## Consigna
En el texto sobre el imaginario de las islas, ¿cómo define Píndaro la isla?

## Texto de origen
****************

El arquetipo de la isla de dimensión apropiable, cuando no su estereotipo, esconde en su perímetro los espacios de abrigo que la protegen de los temporales: bahías y ensenadas de aguas calmas, puertos cerrados sobre su propio territorio, atolones de formas anulares con sus lagunas interiores de aguas cristalinas, ensalzado como espacio paradisíaco, donde se reconoce el «jardín del Edén», como el que nos describió Cristóbal Colón al desembarcar en las islas del Caribe.

Nada de esto es nuevo. De acuerdo a los míticos relatos cosmológicos sobre el origen de las islas que recoge el Diccionario científico de Trévoux de 1752, «Multitudes de islas nacientes» surgieron en los mares de la «región de las tempestades» como «osamentas y nervios de la tierra», levantando sobre «las olas irritadas» sus «cabezas negras coronadas de plantas exóticas»5. Píndaro reitera esta idea de la autogénesis de la isla al definirla como «una tierra construida por oleadas de mareas».

La Grecia de Homero, gracias a los viajes de Ulises entre las islas del Mediterráneo, funda el imaginario insular como símbolo y universo concentrado, microcosmos cuyo carácter secreto y replegado sobre sí mismo no sería otro que la expresión de una condición esencialmente femenina. En efecto, no sólo isla es palabra femenina y símbolo de feminidad y fertilidad en latín y en las lenguas derivadas, sino que la mayoría de las islas homéricas tienen seductores nombres de mujeres. Entre otras, la isla-refugio (la cueva de la matriz femenina) donde vive la maga Circe, la isla-hogar de Ítaca donde Penélope teje los recuerdos de su esposo ausente, las islas Lípari donde moran las sirenas que atraen a sus orillas a los navegantes, islas -en resumen- que, con sus forestas umbrías, húmedas y perfumadas nos recuerdan los secretos del cuerpo de la mujer con el cual el motivo de la isla siempre se asocia. ¿No dice, acaso, la publicidad de los perfumes Guy Laroche, que «La femme est une île, la nuit fait vibrer son parfum» y que «Fidji est son parfum», Fidji, la evocadora isla de la Polinesia?

****************

[Registros tomados de una colección]

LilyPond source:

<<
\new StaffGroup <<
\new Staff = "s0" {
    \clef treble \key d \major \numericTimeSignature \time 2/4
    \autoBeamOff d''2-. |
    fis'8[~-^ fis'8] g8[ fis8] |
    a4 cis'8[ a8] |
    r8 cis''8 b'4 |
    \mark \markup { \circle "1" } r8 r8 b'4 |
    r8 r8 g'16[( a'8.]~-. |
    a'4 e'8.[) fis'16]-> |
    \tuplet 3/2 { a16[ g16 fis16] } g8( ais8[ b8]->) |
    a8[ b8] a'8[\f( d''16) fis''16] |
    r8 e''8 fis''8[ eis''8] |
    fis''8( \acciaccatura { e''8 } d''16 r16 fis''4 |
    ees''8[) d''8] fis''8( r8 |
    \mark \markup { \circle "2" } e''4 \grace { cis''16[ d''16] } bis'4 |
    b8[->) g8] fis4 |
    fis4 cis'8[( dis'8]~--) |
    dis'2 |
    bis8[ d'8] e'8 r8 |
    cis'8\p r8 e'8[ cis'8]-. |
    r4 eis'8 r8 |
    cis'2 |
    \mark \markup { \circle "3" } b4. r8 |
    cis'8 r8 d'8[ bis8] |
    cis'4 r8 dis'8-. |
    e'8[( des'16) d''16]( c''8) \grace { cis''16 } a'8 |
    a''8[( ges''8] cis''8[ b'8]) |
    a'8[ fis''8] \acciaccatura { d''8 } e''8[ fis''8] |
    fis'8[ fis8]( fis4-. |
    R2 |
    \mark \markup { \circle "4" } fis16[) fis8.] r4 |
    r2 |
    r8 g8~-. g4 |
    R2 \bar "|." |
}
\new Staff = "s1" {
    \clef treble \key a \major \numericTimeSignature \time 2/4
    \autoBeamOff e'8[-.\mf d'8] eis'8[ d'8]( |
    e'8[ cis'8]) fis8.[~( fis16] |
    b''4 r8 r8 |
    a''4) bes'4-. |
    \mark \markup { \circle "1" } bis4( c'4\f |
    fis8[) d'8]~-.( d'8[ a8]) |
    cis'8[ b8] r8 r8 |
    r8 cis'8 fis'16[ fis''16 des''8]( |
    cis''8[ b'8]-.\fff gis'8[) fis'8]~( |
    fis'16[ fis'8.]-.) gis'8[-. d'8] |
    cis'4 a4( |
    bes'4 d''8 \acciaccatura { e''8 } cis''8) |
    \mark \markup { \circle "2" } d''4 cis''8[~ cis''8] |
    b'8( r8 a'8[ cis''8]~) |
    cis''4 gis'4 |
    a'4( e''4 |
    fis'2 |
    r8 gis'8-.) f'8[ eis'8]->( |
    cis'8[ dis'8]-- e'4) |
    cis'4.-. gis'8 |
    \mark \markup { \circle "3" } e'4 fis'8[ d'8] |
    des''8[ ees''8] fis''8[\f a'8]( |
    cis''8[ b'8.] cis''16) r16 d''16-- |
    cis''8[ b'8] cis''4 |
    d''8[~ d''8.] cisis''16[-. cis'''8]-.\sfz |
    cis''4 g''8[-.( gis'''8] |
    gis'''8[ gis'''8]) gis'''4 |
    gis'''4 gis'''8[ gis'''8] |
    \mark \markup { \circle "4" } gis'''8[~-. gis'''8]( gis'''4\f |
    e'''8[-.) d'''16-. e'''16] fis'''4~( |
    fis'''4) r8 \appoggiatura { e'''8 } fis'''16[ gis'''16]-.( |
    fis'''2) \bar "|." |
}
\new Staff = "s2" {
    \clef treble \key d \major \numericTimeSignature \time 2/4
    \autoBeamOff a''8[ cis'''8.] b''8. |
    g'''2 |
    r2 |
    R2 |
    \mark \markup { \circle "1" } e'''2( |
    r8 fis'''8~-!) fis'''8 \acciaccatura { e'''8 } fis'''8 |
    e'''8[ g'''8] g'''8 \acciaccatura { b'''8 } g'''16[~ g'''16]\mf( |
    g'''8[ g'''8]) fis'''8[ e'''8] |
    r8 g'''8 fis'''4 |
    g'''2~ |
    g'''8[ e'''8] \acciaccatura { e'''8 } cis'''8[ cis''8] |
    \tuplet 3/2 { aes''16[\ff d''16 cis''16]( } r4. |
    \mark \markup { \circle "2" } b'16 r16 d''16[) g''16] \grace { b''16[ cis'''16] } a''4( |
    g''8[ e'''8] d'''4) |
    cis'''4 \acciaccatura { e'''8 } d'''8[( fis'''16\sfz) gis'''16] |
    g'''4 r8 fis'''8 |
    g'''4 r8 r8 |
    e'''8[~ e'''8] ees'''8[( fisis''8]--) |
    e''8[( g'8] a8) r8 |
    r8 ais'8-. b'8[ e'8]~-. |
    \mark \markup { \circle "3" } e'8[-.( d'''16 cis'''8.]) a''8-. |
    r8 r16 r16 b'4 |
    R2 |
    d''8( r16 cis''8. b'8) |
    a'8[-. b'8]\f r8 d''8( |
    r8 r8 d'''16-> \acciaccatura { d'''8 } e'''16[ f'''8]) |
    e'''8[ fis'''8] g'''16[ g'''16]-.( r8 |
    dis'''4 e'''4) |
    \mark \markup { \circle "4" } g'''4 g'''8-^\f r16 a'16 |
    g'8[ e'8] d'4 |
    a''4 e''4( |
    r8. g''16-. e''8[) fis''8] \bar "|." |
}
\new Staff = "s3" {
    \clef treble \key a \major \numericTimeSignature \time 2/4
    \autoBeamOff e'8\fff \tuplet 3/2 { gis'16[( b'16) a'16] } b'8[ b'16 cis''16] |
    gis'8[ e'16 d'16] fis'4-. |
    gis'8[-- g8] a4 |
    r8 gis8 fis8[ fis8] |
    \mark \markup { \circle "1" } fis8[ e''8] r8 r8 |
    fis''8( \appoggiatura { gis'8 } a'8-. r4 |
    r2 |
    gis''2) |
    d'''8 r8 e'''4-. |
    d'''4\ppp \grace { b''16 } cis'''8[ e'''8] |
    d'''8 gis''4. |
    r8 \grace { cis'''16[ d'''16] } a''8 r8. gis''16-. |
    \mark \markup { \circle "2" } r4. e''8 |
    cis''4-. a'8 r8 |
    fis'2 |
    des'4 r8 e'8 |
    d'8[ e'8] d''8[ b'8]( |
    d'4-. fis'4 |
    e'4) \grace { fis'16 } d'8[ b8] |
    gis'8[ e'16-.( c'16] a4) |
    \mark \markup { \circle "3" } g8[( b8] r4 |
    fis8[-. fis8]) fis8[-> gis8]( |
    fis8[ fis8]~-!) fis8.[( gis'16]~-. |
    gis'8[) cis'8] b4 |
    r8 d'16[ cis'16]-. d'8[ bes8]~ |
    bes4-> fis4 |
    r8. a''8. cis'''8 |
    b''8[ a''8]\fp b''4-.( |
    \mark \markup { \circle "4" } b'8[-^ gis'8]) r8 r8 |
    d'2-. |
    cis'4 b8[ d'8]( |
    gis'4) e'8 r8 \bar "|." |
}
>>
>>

****************

## Resultado
Como «una tierra construida por oleadas de mareas».